Limit theorems for integral functionals of Hermite-driven processes

TL;DR

This paper studies the asymptotic behavior of integral functionals of Hermite-driven processes, extending previous work to general polynomial functions and analyzing their fluctuations as the observation window grows large.

Contribution

It generalizes prior results from quadratic functionals to arbitrary polynomial functions, providing new limit theorems for Hermite-driven processes.

Findings

Derived limit theorems for integral functionals with polynomial P

Extended previous quadratic case to general polynomials

Analyzed fluctuations as T approaches infinity

Abstract

Consider a moving average process $X$ of the form $X(t)=\int_{-\infty}^t x(t-u)dZ_u$, $t\geq 0$, where $Z$ is a (non Gaussian) Hermite process of order $q\geq 2$ and $x:\mathbb{R}_+\to\mathbb{R}$ is sufficiently integrable.

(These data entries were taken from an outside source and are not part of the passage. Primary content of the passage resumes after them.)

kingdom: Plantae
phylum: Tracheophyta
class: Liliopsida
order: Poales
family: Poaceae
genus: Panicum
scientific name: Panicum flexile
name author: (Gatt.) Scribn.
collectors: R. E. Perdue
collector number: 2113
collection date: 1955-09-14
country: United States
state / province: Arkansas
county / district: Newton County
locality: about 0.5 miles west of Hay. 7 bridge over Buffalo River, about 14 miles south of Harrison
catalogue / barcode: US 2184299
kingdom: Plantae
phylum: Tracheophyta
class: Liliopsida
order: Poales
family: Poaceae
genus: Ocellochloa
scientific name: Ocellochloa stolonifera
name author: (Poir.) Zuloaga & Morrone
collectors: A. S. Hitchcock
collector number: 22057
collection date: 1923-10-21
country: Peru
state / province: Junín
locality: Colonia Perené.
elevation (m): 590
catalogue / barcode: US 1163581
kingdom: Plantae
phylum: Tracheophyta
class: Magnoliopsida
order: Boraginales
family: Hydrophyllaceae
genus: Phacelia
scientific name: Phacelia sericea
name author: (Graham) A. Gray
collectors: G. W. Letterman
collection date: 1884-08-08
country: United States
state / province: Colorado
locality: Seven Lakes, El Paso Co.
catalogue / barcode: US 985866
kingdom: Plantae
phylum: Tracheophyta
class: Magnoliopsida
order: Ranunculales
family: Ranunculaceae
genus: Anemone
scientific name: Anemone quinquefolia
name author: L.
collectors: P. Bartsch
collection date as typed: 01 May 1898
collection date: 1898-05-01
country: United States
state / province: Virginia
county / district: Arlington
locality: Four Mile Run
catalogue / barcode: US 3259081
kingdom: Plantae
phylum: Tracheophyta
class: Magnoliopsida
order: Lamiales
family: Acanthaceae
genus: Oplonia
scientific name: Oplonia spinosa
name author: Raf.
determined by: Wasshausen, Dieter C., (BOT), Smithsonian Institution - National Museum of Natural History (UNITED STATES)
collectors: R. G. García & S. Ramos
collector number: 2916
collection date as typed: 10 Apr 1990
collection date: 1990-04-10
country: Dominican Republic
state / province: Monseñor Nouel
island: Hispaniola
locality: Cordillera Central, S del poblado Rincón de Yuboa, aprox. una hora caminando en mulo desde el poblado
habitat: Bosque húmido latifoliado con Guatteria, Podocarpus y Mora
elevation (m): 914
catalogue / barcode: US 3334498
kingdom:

This paper investigates the fluctuations, as $T\to\infty$, of integral functionals of the form $t\mapsto \int_0^{Tt }P(X(s))ds$, in the case where $P$ is any given polynomial function. It extends a study initiated in Tran (2018), where only the quadratic case $P(x)=x^2$ and the convergence in the sense of finite-dimensional distributions were considered.